# Pydantic — Data Validation for AI Agent Pipelines

> Python's most popular data validation library, essential for AI agent tool definitions. Pydantic enforces type safety in LLM structured outputs, API schemas, and config files.

## Install

Save the content below to `.claude/skills/` or append to your `CLAUDE.md`:

## Quick Use

```bash
pip install pydantic
```

```python
from pydantic import BaseModel, Field
from typing import Optional

class UserProfile(BaseModel):
    name: str = Field(description="Full name")
    age: int = Field(ge=0, le=150, description="Age in years")
    email: str = Field(pattern=r'^[\w.-]+@[\w.-]+\.\w+$')
    bio: Optional[str] = None

# Validates automatically
user = UserProfile(name="Alice", age=30, email="alice@example.com")
print(user.model_dump_json())

# Raises ValidationError
try:
    bad = UserProfile(name="Bob", age=-5, email="not-email")
except Exception as e:
    print(e)  # age: Input should be >= 0; email: invalid pattern
```

## What is Pydantic?

Pydantic is Python's most popular data validation library with 200M+ monthly downloads. In the AI ecosystem, it is foundational — used to define LLM tool schemas, validate structured outputs, configure agents, and build API contracts. If you are building AI agents in Python, you are almost certainly using Pydantic.

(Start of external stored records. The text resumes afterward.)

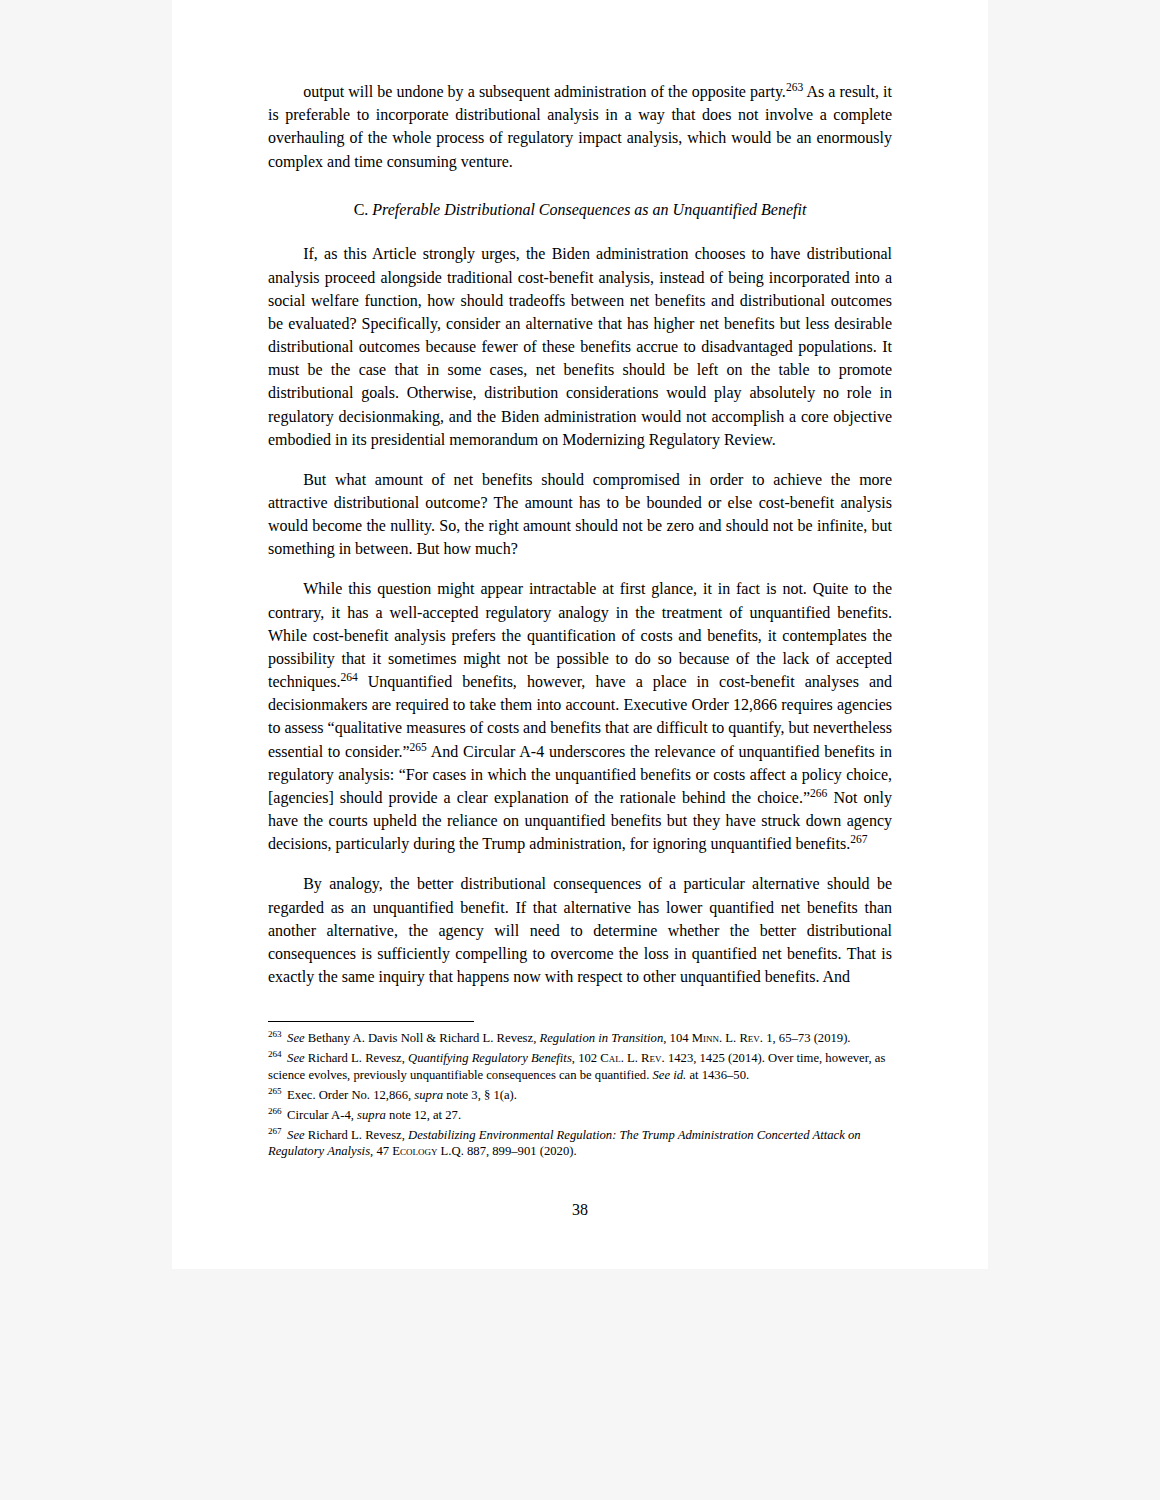output will be undone by a subsequent administration of the opposite party.263 As a result, it is preferable to incorporate distributional analysis in a way that does not involve a complete overhauling of the whole process of regulatory impact analysis, which would be an enormously complex and time consuming venture.
C. Preferable Distributional Consequences as an Unquantified Benefit
If, as this Article strongly urges, the Biden administration chooses to have distributional analysis proceed alongside traditional cost-benefit analysis, instead of being incorporated into a social welfare function, how should tradeoffs between net benefits and distributional outcomes be evaluated? Specifically, consider an alternative that has higher net benefits but less desirable distributional outcomes because fewer of these benefits accrue to disadvantaged populations. It must be the case that in some cases, net benefits should be left on the table to promote distributional goals. Otherwise, distribution considerations would play absolutely no role in regulatory decisionmaking, and the Biden administration would not accomplish a core objective embodied in its presidential memorandum on Modernizing Regulatory Review.
But what amount of net benefits should compromised in order to achieve the more attractive distributional outcome? The amount has to be bounded or else cost-benefit analysis would become the nullity. So, the right amount should not be zero and should not be infinite, but something in between. But how much?
While this question might appear intractable at first glance, it in fact is not. Quite to the contrary, it has a well-accepted regulatory analogy in the treatment of unquantified benefits. While cost-benefit analysis prefers the quantification of costs and benefits, it contemplates the possibility that it sometimes might not be possible to do so because of the lack of accepted techniques.264 Unquantified benefits, however, have a place in cost-benefit analyses and decisionmakers are required to take them into account. Executive Order 12,866 requires agencies to assess “qualitative measures of costs and benefits that are difficult to quantify, but nevertheless essential to consider.”265 And Circular A-4 underscores the relevance of unquantified benefits in regulatory analysis: “For cases in which the unquantified benefits or costs affect a policy choice, [agencies] should provide a clear explanation of the rationale behind the choice.”266 Not only have the courts upheld the reliance on unquantified benefits but they have struck down agency decisions, particularly during the Trump administration, for ignoring unquantified benefits.267
By analogy, the better distributional consequences of a particular alternative should be regarded as an unquantified benefit. If that alternative has lower quantified net benefits than another alternative, the agency will need to determine whether the better distributional consequences is sufficiently compelling to overcome the loss in quantified net benefits. That is exactly the same inquiry that happens now with respect to other unquantified benefits. And
263 See Bethany A. Davis Noll & Richard L. Revesz, Regulation in Transition, 104 Minn. L. Rev. 1, 65–73 (2019).
264 See Richard L. Revesz, Quantifying Regulatory Benefits, 102 Cal. L. Rev. 1423, 1425 (2014). Over time, however, as science evolves, previously unquantifiable consequences can be quantified. See id. at 1436–50.
265 Exec. Order No. 12,866, supra note 3, § 1(a).
266 Circular A-4, supra note 12, at 27.
267 See Richard L. Revesz, Destabilizing Environmental Regulation: The Trump Administration Concerted Attack on Regulatory Analysis, 47 Ecology L.Q. 887, 899–901 (2020).
38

**Answer-Ready**: Pydantic is Python's #1 data validation library (200M+ downloads/month). Essential for AI: defines LLM tool schemas, validates structured outputs, configures agents. Used by FastAPI, LangChain, Instructor, DSPy, and every major AI framework. V2 is 5-50x faster than V1. 22k+ GitHub stars.

**Best for**: Python developers building AI agents, APIs, or data pipelines. **Works with**: Every Python AI framework. **Setup time**: Under 1 minute.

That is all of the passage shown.